The brothers—former owners of Jensen Farms in Colorado—pleaded guilty to federal criminal charges. They were each charged with six counts of introducing adulterated food into interstate commerce associated with shipping contaminated melons to produce retailers, according to Reuters. Prosecutors said that, in May 2011, the Jensens began washing cantaloupes with potato cleaning devices, but did not use the chlorine spray feature meant to destroy deadly bacteria.
The brothers pleaded guilty in Federal District Court in Denver and face sentences of up to six years in federal prison and fines of up to $1.5 million, according to Reuters. At first, the two pleaded not guilty to the charges. “The defendants have now admitted that they failed to protect the public from deadly bacteria on their cantaloupe, in violation of the law and critical FDA requirements,” United States attorney for Denver, John F. Walsh, said in a statement.
As we’ve written, this Listeria outbreak originated with Jensen Farms having ignored U.S. Food & Drug Administration (FDA) guidelines and involved four different Listeria monocytogenes strains. A Congressional investigation revealed that the massive outbreak might have been avoided had Jensen Farms of Holly, Colorado, followed U.S. guidelines that say fruit should be washed in chlorinated water. Jensen Farms also did not have new, FDA-recommended processing equipment, according to the House Energy and Commerce Committee report.
In all, 147 people from 28 states were hospitalized, one woman suffered a miscarriage and another 33 people died in connection to the deadly outbreak, according to Reuters.
In 2012, the Jensens filed for bankruptcy and ceased farming when lawsuits began to be filed; their sentencing is scheduled for January.
One such lawsuit was filed by the family of an 89-year-old Texas woman who alleges her death was the result of consuming Listeria-tainted Jensen Cantaloupe. Frontera Produce Ltd. was also named in that lawsuit.

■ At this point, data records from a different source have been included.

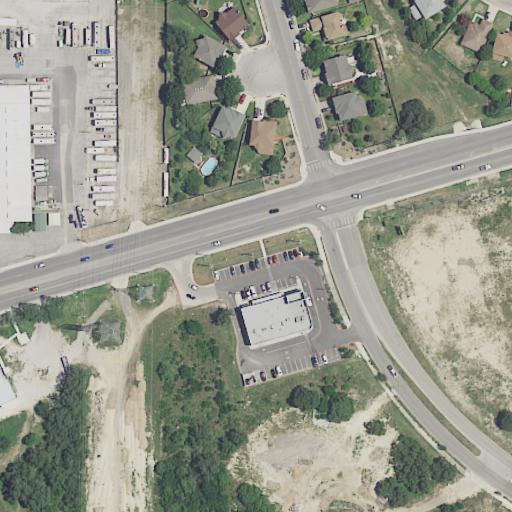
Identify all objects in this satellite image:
road: (505, 2)
building: (319, 3)
building: (427, 6)
building: (424, 7)
building: (229, 22)
building: (231, 22)
building: (475, 35)
building: (475, 35)
road: (43, 46)
building: (501, 46)
building: (501, 46)
building: (208, 50)
building: (208, 50)
road: (21, 58)
building: (336, 69)
road: (275, 70)
building: (198, 89)
building: (199, 89)
road: (299, 97)
building: (348, 105)
building: (227, 121)
building: (227, 122)
building: (261, 134)
building: (262, 136)
road: (406, 145)
building: (14, 155)
traffic signals: (317, 158)
road: (417, 158)
road: (320, 164)
traffic signals: (354, 177)
road: (420, 179)
road: (432, 188)
traffic signals: (296, 205)
road: (192, 213)
road: (259, 215)
building: (39, 222)
road: (336, 223)
traffic signals: (345, 224)
road: (317, 238)
road: (36, 241)
road: (170, 241)
road: (132, 252)
road: (185, 259)
road: (169, 263)
road: (266, 265)
road: (57, 275)
road: (315, 282)
power tower: (145, 294)
building: (276, 317)
building: (276, 318)
road: (236, 322)
power tower: (112, 330)
road: (312, 332)
road: (348, 335)
road: (396, 345)
road: (99, 357)
road: (383, 363)
building: (5, 388)
building: (5, 389)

We previously explained that dirty equipment and unsanitary conditions and practices have been blamed for contaminating whole or pre-cut Rocky Ford-brand cantaloupes from Jensen Farms. The FDA cited violations in sanitary conditions, writing that, “These positive swabs were taken from different locations throughout the washing and packing areas in your facility, all of which were either food contact surfaces or areas adjacent to food contact surfaces. This significant percentage of swabs that tested positive for outbreak strains of Listeria monocytogenes demonstrates widespread contamination throughout your facility and indicates poor sanitary practices in the facility.”